夏嫣然臉上帶著淡淡的笑,眼神中似乎帶著追憶。“那時候夏季裡已經練槍兩年了,看到我忍不住偷懶了,馬上就去告訴父親,說我偷懶。父親沒有罵我,只是看著我說‘我夏家沒有懦夫’。”
“我那時候年紀小,卻也有一股子倔性。父親的這話,確實讓我很難受,甚至比罵我還要難受,眼淚當時就掉下來了。不過……”
夏嫣然突然看向李逸,臉上的笑意更濃,“不過,我又給憋回去了,然後抓起長槍繼續站樁。第一次站樁,直接站了三個時辰,最後也是如翠娥這般,昏死過去。”

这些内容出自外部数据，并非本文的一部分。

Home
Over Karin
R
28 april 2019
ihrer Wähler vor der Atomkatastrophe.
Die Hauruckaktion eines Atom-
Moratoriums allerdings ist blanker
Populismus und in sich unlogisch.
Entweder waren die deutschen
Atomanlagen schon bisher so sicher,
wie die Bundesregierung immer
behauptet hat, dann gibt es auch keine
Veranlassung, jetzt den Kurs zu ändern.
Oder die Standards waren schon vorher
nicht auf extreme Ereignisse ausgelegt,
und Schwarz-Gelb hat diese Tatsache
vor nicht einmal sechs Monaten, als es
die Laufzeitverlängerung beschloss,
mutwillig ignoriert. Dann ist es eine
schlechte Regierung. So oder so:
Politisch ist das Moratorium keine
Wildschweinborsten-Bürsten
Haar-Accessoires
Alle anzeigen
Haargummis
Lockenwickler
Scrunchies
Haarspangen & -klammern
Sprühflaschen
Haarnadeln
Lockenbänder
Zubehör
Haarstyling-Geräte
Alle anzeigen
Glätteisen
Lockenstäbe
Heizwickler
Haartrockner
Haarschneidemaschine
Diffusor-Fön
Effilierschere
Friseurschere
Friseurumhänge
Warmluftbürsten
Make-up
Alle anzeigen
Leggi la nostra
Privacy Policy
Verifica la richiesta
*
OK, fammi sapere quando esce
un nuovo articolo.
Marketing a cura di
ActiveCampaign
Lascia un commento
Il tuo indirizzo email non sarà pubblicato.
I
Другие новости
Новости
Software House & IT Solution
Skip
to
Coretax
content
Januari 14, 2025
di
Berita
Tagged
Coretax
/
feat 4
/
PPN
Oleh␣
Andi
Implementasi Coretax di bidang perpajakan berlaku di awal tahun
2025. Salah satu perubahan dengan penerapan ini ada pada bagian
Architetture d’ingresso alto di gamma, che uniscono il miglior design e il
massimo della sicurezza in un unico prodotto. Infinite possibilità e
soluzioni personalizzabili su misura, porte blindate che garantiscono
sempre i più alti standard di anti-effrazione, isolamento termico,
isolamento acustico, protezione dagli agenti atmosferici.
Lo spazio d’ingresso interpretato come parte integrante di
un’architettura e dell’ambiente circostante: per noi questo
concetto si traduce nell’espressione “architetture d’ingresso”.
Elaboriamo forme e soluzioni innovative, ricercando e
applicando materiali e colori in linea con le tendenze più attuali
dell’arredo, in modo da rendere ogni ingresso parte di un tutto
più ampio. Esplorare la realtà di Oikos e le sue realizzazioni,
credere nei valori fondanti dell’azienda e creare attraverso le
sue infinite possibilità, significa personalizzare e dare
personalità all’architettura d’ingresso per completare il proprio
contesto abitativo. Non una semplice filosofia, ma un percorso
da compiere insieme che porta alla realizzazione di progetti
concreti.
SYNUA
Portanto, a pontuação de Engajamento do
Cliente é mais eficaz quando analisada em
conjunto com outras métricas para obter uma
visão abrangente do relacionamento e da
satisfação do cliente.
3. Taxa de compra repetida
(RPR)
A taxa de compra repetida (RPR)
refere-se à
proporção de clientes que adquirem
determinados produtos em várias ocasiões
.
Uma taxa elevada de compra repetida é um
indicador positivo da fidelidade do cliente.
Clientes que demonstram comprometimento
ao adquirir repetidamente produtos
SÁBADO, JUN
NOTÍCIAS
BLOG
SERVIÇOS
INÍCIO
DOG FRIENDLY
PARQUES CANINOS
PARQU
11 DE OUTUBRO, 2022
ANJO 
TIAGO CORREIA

“後來聽母親說,當時看到我昏死過去,夏季裡還以為我沒救了,突然嚎啕大哭,哭著喊著,一把鼻涕一把淚的搖晃我。不過,他的哭聲倒是將父親和母親吸引了過來,我這也算是得救了吧!”
望著夏嫣然一臉笑意的說著小時候練武的痛苦經歷,李逸緩緩走上前,輕輕地將夏嫣然擁進懷裡。
一個六七歲的小姑娘,站樁站到最後昏死過去,這得靠著多大的毅力啊。儘管現在夏嫣然可能覺得沒甚麼,但是李逸聽著,就是感覺莫名的心疼。
“你的這些經歷,經過這麼時間的沉澱,或許你覺得已經沒甚麼了,但是在我看來,我還是很心疼。心疼那時候的你,也心疼現在的你。”
“現在,以後,也不要這樣了,因為你身邊有我!”
“你是想保護我嗎?可是你現在連我都打不過啊,甚至連八品的我都打不過啊!”
原本李逸都快被自己的這些話所感動了,料想被自己輕輕抱住的夏嫣然應該也會深受感動,然後說些甚麼“幸好你在我身邊”之類的話,結果,耳邊等來了一句“你打不過我”?
“不是,在這種溫情的時刻,不是應該說些溫情的話,以便拉近兩個人的距離嗎?你這樣是在破壞這個氛圍。”
李逸輕輕的將夏嫣然推開,兩隻手握住她的手臂,眼睛一眨不眨的看著她。映入眼簾的,是夏嫣然一張彷彿牡丹綻放般的笑臉。
“好啊,原來你在‘調戲’我!”
李逸知道自己被夏嫣然耍了,“不行,我也得調戲回來。”說著準備伸手去撓癢夏嫣然的癢癢。可是啊,這在普通情侶之間相互打鬧的場景,在夏嫣然這裡,卻突然被她一個擒拿手抓住了手腕,隨後一掰。
“咔嚓!”
清脆的骨折聲在兩人之間響起,李逸一臉驚容的看著自己被夏嫣然抓住的右手,此時右手食指呈現出一個詭異、扭曲的姿態。
“我,我這是骨折了?”
“對不起,對不起,我,不是故意的。”夏嫣然也驚了,在李逸準備撓她癢癢的時候,她的身體自動發動了襲擊,然後,一下子沒留意,將李逸的手指掰骨折了。
要知道她可是六品,這種下意識的出手,可不會講究甚麼保持力度之類的。
李逸欲哭無淚,“我,我不和你玩了,我,我走還不成嘛!”
所幸武者受傷是常有的事情,經過勁氣疏導,骨折的手指也被接上,只不過包的像根火腿腸似的。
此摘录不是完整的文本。